However, the most popular names are not as popular as they used to be. That is, the most popular names account for a smaller percentage of births. Emily accounted for 1.2% of girls in 2005; Jessica (the top name for 1995) was 1.5% in 1995; and Jessica (again #1) was 2.6% in 1985. Jennifer, #1 in 1975, was the name of 3.7% of girls born that year. In the early years of the 20th century, more than 5% of girls were named Mary (and 6% of boys were named John). So over time the numbers have gone downward as more parents choose less common names for their kids. The trend holds true if you add up the percentages for the top ten as well.

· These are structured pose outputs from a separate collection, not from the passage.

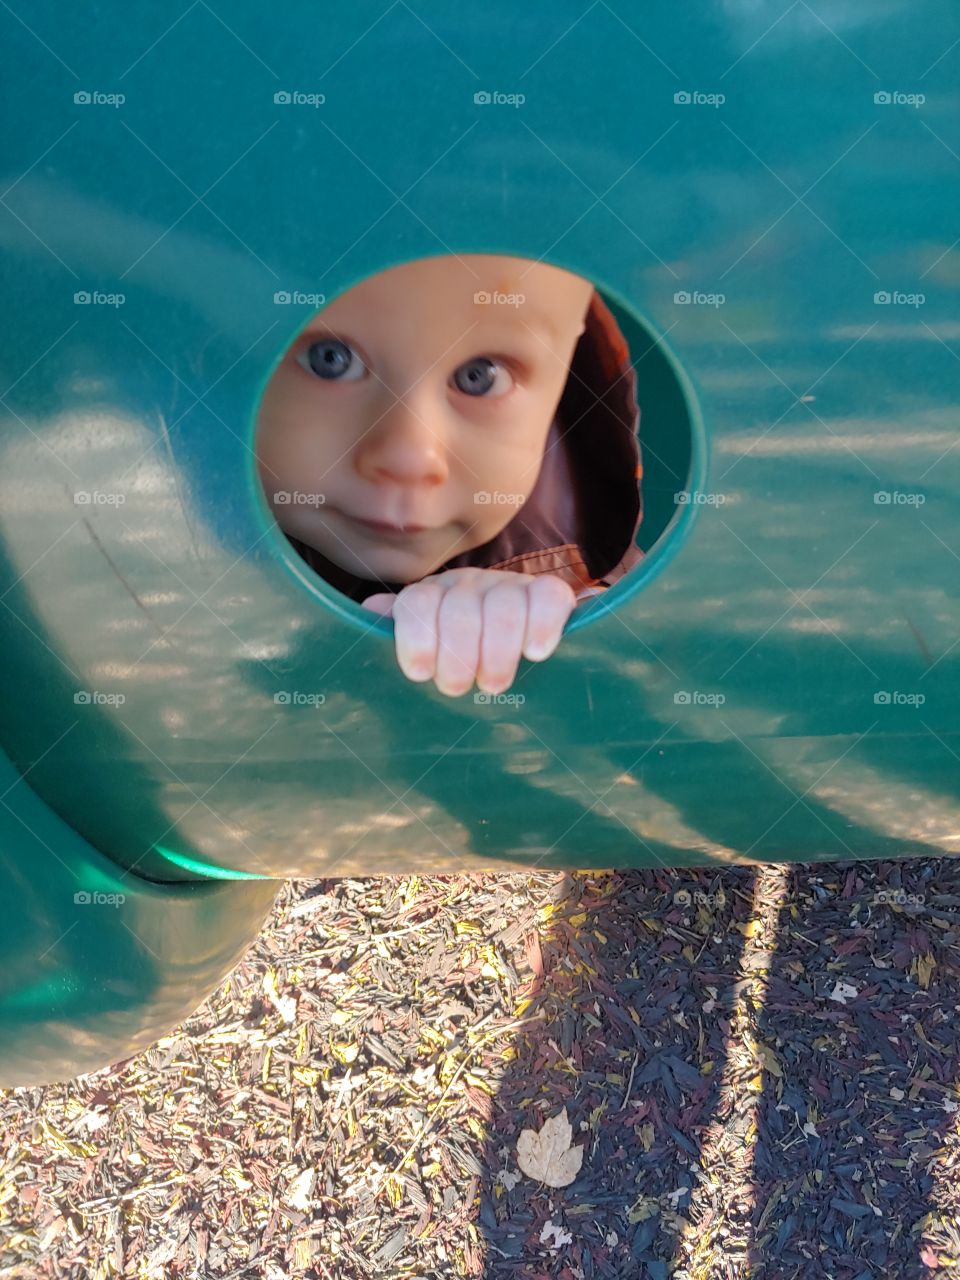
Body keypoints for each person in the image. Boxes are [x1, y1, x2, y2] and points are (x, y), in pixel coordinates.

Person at [255, 253, 644, 697]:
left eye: (479, 377)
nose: (410, 459)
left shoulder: (567, 560)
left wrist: (516, 621)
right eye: (330, 359)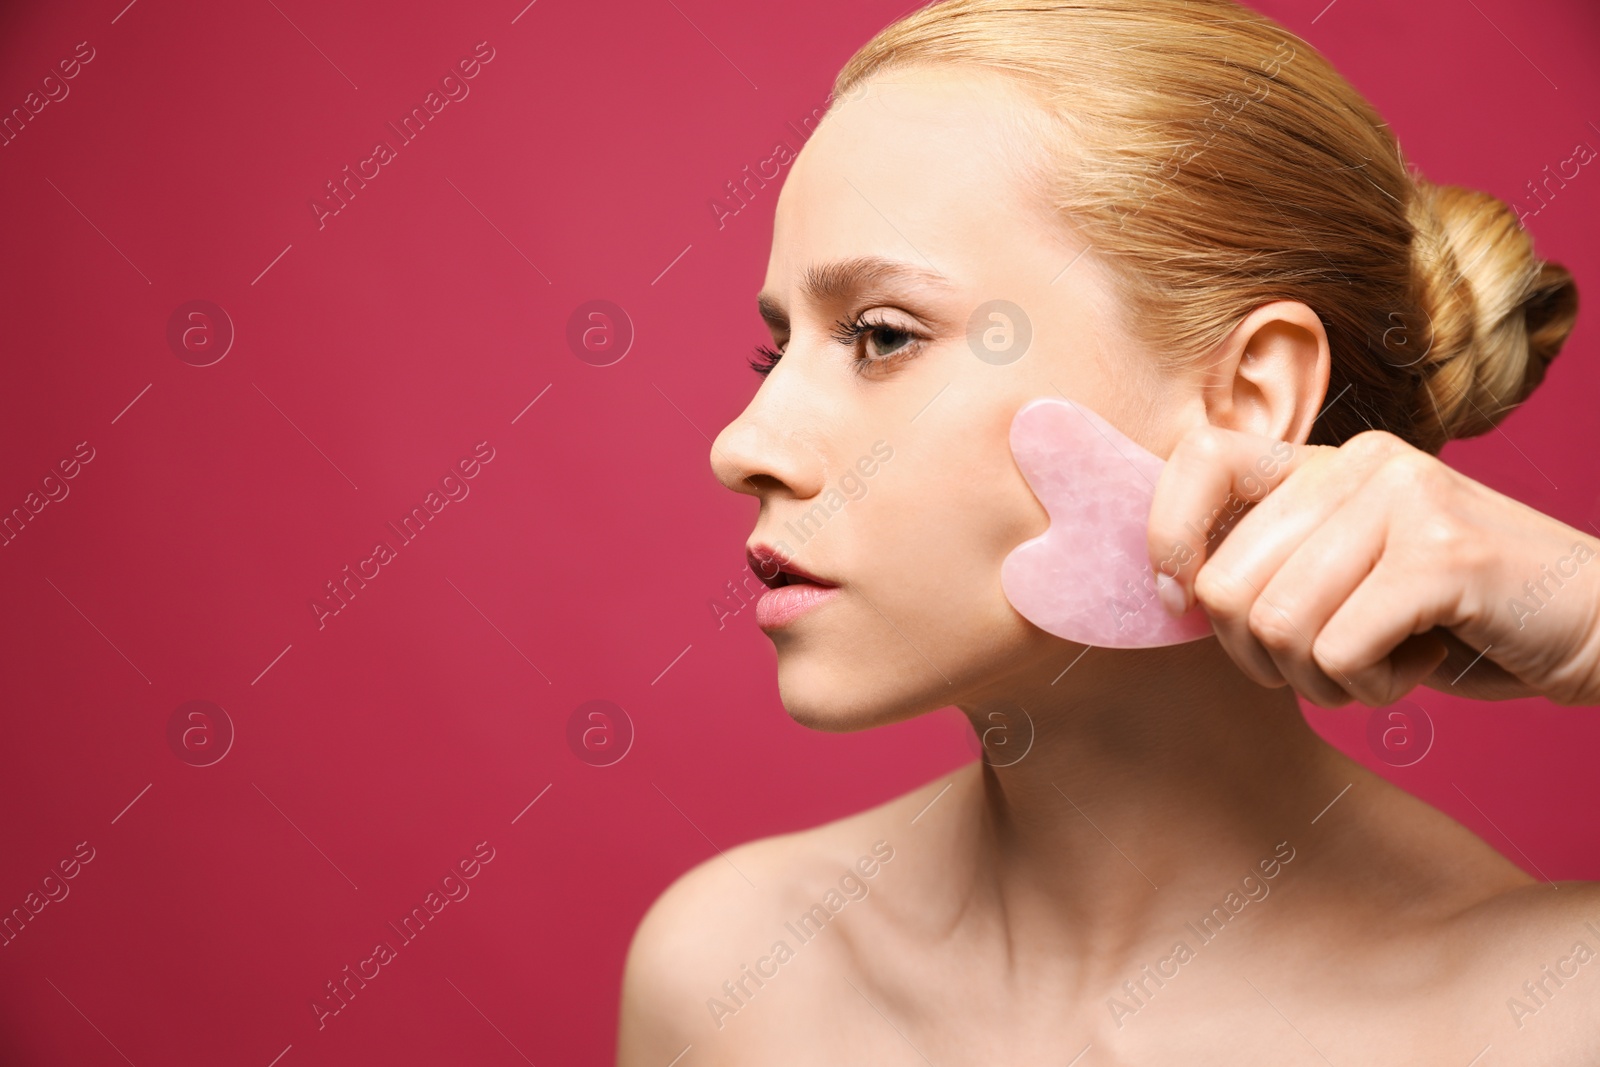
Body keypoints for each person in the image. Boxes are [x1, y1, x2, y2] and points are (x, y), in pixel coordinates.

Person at [617, 0, 1597, 1062]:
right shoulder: (734, 976)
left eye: (882, 335)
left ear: (1250, 397)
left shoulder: (1544, 1010)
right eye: (775, 353)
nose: (742, 443)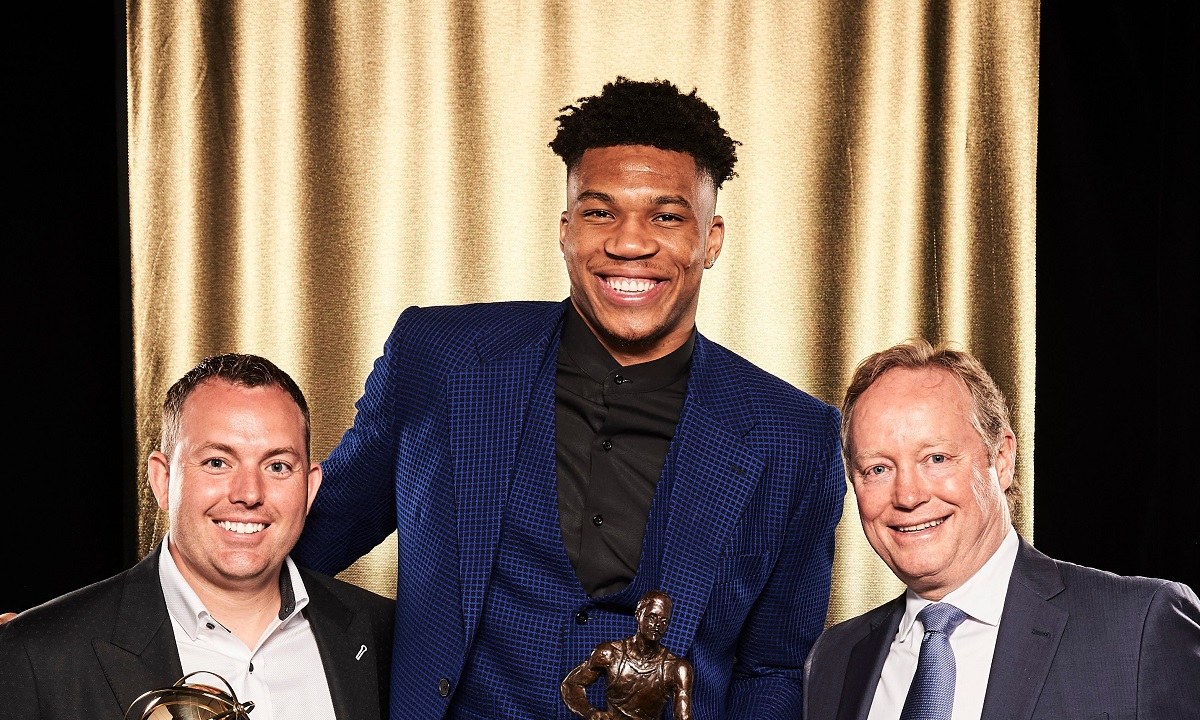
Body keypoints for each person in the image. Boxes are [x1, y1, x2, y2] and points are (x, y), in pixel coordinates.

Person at [291, 76, 846, 719]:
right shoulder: (439, 361)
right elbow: (299, 546)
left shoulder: (794, 436)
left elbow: (771, 669)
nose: (629, 243)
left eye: (667, 216)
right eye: (599, 212)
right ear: (565, 229)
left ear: (711, 240)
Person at [802, 339, 1200, 720]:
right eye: (878, 469)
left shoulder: (1138, 627)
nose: (907, 495)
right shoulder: (832, 661)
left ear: (1002, 459)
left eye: (936, 458)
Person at [0, 354, 394, 720]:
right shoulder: (37, 654)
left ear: (309, 489)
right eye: (217, 462)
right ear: (162, 480)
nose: (249, 494)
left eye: (277, 466)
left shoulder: (385, 637)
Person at [561, 590, 693, 720]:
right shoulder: (610, 654)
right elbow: (571, 685)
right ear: (638, 614)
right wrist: (591, 713)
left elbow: (683, 716)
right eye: (652, 617)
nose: (657, 625)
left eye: (664, 621)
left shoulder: (676, 668)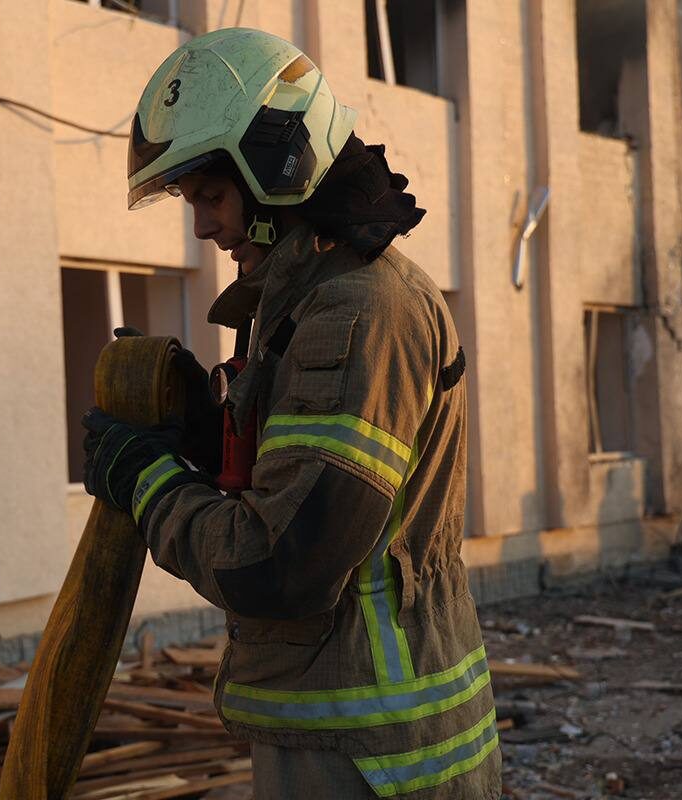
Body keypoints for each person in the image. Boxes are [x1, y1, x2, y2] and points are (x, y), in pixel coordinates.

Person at [82, 28, 500, 799]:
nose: (202, 226)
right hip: (363, 735)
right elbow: (305, 489)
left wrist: (148, 482)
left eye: (211, 196)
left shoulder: (356, 313)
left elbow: (281, 565)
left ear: (280, 168)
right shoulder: (317, 298)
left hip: (367, 754)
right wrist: (206, 437)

You can play around with the data yourself on the SSA website:
As usual, I'm interested in the psychological/sociological underpinings that explain this trend. People are now not as willing to give their children common names. Instead, they want their child to have a unique name. It used to be a good thing to have a common, popular name, in order to fit in. Having a weird name would get you made fun of, or beat up on the playground. Now it's considered better to stand out as an individual and be "unique." Parents will say, "I've never heard of anyone named XXXX," and proceed to name their child that. Previous generations were much less willing to make up names, and this SSA data show that the trend reaches beyond Hollywood celebs.
It's yet another indication that American culture has moved steadily toward individualism and uniqueness.